- Work to be completed: Echo the passage of the Montoursville text from "Borough in Pennsylvania, US" to "and Indian War.", copying it word for word.

- Excerpt:
= = = = =
Borough in Pennsylvania, US

Montoursville is a borough in Lycoming County, Pennsylvania. The 2020 census reported its population as 4,745. It forms part of the Williamsport, Pennsylvania Metropolitan Statistical Area. The Williamsport Regional Airport is in Montoursville.

Developed on the east bank of Loyalsock Creek near the former native village of Otstonwakin, the borough is named for Andrew Montour, the French/Native American and son of Madame Montour, a Native American interpreter and negotiator who served the British colonial government in New York and Pennsylvania during the early eighteenth century. She led the native village. Her son also became influential as an interpreter and negotiator, serving colonial governments in Pennsylvania and Virginia, including during the French and Indian War.

==History==
Otstawonkin was a native village located at the mouth of Loyalsock Creek on the West Branch Susquehanna River. The Great Shamokin Path ran along the west bank of the river, where late 20th century archeology has shown the village was mostly located. During the 1730s and 1740s, it became an important stopping point for Moravian missionaries who preached in frontier Pennsylvania. For example, Count Zinzendorf, a missionary guided by Conrad Weiser with the permission of Oneida chief Shikellamy, came to Otstonwakin in 1742.
= = = = =
- Record excerpts:
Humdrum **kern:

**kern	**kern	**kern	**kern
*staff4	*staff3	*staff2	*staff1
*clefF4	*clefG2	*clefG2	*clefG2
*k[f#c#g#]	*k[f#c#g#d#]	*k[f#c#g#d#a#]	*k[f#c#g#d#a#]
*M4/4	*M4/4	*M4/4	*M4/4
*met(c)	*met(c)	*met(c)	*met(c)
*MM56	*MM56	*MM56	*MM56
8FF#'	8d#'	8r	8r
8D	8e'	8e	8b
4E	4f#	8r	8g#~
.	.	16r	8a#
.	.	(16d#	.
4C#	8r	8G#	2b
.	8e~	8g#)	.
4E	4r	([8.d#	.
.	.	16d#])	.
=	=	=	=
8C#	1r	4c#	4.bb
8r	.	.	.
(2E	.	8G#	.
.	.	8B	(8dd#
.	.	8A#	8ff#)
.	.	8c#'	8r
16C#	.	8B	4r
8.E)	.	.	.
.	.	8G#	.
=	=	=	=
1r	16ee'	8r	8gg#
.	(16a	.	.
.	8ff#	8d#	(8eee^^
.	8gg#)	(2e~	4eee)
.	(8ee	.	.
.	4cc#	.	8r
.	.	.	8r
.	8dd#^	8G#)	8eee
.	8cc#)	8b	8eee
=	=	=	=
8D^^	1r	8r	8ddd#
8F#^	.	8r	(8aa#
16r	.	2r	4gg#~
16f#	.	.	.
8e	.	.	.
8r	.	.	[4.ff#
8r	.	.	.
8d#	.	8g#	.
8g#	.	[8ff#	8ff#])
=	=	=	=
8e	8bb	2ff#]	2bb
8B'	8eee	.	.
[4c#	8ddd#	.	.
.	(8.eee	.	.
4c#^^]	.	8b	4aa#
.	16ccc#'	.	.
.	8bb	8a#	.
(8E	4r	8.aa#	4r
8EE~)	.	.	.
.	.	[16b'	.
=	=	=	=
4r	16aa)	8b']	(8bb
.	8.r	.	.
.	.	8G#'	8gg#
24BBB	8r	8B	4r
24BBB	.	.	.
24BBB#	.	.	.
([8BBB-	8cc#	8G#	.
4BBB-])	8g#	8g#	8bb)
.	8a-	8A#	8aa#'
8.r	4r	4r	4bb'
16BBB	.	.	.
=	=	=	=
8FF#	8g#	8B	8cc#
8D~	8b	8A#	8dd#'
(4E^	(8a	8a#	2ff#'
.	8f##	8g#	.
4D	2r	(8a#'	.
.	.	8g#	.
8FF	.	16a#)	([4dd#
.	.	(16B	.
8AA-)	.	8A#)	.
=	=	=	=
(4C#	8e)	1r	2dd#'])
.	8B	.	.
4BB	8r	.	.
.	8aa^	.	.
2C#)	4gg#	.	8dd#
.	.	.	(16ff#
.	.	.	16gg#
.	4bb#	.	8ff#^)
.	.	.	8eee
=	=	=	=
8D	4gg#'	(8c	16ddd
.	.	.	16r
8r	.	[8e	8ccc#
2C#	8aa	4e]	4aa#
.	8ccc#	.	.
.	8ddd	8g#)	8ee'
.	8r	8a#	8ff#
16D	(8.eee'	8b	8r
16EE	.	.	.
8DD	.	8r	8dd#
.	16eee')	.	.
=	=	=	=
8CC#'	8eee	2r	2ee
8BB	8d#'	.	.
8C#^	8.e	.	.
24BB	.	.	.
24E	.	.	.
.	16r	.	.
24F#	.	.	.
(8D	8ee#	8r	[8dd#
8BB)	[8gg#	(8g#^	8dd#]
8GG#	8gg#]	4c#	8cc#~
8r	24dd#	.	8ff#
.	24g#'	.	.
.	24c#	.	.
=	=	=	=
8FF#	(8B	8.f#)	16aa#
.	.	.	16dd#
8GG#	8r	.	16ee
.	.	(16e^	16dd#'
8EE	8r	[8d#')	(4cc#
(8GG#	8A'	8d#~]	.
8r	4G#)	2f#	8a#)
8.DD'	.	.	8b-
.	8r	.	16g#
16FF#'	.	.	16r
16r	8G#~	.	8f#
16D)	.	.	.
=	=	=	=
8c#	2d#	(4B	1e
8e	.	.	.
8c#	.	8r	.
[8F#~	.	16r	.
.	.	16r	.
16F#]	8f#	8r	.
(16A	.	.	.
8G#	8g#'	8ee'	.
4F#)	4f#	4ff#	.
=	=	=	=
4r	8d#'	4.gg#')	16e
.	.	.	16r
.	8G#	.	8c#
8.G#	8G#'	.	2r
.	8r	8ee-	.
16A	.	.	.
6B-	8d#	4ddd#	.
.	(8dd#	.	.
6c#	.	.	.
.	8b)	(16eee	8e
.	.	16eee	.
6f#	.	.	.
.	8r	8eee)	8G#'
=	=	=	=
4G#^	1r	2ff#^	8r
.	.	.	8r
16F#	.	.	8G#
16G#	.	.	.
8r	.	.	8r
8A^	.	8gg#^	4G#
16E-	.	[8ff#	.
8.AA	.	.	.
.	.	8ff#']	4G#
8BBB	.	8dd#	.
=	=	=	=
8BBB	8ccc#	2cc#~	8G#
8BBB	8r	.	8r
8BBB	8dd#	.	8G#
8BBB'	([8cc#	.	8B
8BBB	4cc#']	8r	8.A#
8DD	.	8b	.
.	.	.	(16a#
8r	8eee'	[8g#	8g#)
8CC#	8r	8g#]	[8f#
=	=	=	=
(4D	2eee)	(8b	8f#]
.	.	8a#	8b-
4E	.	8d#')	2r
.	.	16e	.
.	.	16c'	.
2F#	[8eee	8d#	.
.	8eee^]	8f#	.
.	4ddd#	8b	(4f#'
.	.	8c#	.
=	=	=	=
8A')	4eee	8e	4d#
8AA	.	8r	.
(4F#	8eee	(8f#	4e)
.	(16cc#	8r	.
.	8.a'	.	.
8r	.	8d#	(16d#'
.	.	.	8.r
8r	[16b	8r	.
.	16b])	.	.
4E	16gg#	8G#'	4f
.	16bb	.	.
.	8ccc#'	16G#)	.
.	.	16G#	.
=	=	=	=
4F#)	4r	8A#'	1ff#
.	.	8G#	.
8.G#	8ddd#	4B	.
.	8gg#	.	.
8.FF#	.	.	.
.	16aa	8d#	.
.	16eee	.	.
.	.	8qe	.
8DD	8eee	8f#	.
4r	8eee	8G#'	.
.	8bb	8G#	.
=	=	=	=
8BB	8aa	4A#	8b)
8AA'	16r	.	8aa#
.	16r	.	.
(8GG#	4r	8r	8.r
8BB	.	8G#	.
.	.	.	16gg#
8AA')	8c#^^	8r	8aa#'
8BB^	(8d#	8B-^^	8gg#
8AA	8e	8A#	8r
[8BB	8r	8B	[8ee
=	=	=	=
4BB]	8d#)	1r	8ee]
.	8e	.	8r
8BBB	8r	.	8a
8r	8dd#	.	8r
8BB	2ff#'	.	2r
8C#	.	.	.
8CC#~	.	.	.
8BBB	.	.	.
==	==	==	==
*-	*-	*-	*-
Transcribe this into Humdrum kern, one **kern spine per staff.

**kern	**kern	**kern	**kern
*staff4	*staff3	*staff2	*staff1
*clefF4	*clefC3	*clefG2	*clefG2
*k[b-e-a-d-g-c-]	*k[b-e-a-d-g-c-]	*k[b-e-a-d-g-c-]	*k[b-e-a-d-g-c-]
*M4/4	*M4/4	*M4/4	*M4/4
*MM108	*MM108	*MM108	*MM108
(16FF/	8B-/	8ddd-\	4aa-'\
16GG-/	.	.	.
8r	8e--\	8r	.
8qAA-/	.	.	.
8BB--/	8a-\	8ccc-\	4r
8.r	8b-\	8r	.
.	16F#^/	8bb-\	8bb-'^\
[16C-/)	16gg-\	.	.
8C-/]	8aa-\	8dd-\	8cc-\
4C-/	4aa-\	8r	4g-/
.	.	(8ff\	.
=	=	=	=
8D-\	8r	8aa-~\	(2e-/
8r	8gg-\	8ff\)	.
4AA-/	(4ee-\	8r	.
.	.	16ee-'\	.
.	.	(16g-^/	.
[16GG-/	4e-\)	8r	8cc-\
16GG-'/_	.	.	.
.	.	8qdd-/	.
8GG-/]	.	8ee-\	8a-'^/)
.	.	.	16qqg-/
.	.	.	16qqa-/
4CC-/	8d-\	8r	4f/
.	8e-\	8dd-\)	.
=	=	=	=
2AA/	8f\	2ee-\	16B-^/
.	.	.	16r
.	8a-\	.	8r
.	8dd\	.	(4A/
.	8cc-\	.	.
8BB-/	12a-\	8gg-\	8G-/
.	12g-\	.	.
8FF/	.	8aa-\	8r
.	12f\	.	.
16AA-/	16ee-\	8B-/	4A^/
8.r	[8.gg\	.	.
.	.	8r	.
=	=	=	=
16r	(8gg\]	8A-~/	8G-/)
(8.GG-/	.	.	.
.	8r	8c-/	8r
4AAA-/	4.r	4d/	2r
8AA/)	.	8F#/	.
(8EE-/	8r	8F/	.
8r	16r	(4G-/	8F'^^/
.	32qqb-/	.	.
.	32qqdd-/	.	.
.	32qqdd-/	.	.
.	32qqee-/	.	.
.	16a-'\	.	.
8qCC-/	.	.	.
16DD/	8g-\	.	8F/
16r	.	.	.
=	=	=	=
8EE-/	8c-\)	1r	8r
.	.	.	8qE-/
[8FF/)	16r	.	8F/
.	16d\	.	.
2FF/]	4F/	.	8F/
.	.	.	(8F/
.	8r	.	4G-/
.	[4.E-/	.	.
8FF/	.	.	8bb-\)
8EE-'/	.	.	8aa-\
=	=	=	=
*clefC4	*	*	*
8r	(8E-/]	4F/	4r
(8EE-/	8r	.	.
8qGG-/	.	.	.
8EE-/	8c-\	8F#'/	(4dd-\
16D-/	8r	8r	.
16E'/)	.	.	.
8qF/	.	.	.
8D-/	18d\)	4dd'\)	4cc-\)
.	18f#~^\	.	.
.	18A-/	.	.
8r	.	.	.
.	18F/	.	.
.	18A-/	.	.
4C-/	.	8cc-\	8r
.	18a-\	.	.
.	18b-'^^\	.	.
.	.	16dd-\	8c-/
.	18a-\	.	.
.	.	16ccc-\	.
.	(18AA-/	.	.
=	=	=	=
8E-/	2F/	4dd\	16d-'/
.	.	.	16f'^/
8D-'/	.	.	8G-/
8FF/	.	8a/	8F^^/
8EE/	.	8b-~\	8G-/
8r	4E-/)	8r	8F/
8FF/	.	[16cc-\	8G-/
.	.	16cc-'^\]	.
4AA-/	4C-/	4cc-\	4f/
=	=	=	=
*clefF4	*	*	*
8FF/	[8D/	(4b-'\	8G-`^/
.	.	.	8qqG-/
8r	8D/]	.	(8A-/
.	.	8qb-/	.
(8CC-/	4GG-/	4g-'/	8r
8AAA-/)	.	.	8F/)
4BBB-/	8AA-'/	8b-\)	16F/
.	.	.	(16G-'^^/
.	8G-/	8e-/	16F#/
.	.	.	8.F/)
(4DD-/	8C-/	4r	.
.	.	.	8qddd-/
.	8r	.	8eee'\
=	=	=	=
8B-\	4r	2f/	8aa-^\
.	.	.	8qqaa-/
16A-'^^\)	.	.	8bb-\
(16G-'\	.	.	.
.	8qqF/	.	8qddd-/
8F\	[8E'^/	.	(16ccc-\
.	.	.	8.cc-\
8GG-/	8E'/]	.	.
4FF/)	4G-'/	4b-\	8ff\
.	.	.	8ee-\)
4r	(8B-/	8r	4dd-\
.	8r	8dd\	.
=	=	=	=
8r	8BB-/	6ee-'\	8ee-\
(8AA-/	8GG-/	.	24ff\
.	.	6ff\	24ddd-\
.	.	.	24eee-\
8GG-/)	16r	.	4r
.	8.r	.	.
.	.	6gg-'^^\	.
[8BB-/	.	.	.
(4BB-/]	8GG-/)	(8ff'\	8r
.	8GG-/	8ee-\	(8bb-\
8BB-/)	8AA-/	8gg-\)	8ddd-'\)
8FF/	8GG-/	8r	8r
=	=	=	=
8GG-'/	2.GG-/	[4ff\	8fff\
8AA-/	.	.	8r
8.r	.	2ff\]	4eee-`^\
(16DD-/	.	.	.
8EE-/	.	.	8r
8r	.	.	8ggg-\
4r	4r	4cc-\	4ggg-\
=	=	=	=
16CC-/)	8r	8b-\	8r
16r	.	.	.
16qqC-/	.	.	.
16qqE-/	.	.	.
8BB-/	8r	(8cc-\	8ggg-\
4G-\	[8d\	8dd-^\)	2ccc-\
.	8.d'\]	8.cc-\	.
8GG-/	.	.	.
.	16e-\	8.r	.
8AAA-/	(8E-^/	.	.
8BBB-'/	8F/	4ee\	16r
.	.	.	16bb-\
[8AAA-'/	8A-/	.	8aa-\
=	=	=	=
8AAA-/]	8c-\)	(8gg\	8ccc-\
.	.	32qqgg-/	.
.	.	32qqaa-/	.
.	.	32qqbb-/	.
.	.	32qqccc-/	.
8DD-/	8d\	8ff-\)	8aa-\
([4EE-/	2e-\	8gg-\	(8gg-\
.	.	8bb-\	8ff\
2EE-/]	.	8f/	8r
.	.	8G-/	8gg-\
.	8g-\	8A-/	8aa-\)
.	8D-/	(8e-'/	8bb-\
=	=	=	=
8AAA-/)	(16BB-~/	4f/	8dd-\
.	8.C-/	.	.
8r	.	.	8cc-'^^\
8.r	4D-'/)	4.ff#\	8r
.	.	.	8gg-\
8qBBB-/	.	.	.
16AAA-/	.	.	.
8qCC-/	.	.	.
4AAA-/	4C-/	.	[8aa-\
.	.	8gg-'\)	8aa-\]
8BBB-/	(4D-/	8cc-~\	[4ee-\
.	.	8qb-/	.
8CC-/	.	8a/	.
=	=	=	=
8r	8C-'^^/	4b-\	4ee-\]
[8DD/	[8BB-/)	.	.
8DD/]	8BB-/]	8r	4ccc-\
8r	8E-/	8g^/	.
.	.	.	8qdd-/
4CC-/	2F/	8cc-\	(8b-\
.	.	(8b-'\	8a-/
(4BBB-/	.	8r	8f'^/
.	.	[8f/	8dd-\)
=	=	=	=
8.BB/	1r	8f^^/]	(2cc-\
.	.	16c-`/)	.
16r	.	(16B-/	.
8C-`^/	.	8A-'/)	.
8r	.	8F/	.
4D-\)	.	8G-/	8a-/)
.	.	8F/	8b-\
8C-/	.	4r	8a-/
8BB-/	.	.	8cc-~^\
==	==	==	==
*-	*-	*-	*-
= = = = =
- Solution to the problem:
Borough in Pennsylvania, US

Montoursville is a borough in Lycoming County, Pennsylvania. The 2020 census reported its population as 4,745. It forms part of the Williamsport, Pennsylvania Metropolitan Statistical Area. The Williamsport Regional Airport is in Montoursville.

Developed on the east bank of Loyalsock Creek near the former native village of Otstonwakin, the borough is named for Andrew Montour, the French/Native American and son of Madame Montour, a Native American interpreter and negotiator who served the British colonial government in New York and Pennsylvania during the early eighteenth century. She led the native village. Her son also became influential as an interpreter and negotiator, serving colonial governments in Pennsylvania and Virginia, including during the French and Indian War.